"U.S. housing prices are headed for a double-dip decline that will hurt related equities which have already priced in a recovery in the sector, CIBC warns" in this article.
There are really two aspects to this article. The first is "equities that have already priced in a recovery" to which the reference is really focusing on stock market related activities. The point is clearly made that we currently have an artifically enhanced housing market that many have incorrectly taken as a sign of sustainable recovery.
The second has them, "calling for another decline in [home] prices of five to 10 per cent over the next two years."

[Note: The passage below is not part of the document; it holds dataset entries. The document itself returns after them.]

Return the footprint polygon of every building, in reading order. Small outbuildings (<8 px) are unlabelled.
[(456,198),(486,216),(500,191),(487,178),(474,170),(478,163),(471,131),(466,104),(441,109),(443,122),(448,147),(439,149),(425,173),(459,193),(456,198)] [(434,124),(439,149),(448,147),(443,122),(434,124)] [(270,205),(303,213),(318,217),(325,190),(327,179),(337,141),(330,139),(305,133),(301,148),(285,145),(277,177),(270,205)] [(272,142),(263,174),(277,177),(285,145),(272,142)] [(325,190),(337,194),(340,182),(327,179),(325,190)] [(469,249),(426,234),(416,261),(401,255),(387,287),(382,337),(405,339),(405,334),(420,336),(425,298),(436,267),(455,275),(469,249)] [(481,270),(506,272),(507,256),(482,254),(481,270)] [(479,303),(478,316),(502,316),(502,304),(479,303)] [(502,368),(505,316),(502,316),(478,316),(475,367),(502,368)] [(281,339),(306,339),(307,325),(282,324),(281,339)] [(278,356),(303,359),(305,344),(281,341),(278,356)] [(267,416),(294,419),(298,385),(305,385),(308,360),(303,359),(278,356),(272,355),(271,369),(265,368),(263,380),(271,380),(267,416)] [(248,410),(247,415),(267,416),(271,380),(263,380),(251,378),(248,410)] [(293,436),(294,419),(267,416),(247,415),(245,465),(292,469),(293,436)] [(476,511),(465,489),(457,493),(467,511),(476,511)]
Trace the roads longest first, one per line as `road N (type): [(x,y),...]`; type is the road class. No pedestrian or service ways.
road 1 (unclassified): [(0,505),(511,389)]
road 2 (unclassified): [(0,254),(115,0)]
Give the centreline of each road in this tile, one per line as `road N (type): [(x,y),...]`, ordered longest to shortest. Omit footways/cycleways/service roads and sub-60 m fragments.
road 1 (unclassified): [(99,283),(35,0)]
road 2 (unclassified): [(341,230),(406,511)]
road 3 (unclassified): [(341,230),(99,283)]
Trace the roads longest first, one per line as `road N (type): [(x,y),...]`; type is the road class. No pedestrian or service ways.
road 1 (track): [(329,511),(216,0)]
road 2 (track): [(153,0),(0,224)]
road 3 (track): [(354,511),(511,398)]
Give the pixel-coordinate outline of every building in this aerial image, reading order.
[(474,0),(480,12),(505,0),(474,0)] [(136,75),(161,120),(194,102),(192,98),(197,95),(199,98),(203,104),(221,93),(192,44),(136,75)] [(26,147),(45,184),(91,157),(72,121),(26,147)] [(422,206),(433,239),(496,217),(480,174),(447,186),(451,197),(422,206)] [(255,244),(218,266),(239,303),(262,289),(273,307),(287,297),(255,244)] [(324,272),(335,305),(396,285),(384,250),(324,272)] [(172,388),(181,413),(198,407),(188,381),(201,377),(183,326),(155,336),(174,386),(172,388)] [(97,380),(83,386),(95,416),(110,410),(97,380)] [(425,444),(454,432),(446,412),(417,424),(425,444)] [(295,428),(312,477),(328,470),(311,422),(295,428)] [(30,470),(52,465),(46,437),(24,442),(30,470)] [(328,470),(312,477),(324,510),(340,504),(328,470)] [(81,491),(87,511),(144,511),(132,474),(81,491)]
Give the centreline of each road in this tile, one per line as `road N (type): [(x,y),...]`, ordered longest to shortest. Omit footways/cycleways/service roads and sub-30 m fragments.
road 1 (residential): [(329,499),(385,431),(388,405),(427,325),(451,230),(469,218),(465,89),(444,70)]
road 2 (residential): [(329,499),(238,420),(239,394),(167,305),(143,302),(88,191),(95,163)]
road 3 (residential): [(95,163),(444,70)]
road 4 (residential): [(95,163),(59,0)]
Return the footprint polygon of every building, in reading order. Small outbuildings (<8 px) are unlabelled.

On the whole, I think I have to agree with the prognosis. However, there are a couple of factors that really need to be considered. The most important of which is location. And I'm not referring to the location, location, location of the great home with a great view in the great neighborhood in a great school system sold by a great agent - no, wait, the #1 agent. (Aren't they all?) In this case, the major concern is where the economic strength lies that will retain or generate jobs. All areas are not equal. Some still have a year-plus of inventory while others are in a fight-for-your-life seller's market (and not simply because of the tax credit - but because the investors like what they see).
The second key point is interest rates. I'm sure I've written about this before, somewhere, and likely will again. But, if you have a long time horizon, then your decisions should be based more on interest rates than on price. For simple calculation purposes, a 1% increase in the interest rate equates to about a 10% decrease in price. Now, admittedly it is a bit of a guessing game, but, do you believe interest rates will go up more than 1% or that prices will decline by more than 10%?
Your mileage will vary... but in my area, I expect a minimal decrease, if any, in most price ranges. But I definitely expect a 1%-plus interest rate increase. In which case, my advice to my San Diego clients is to buy now before rates jump.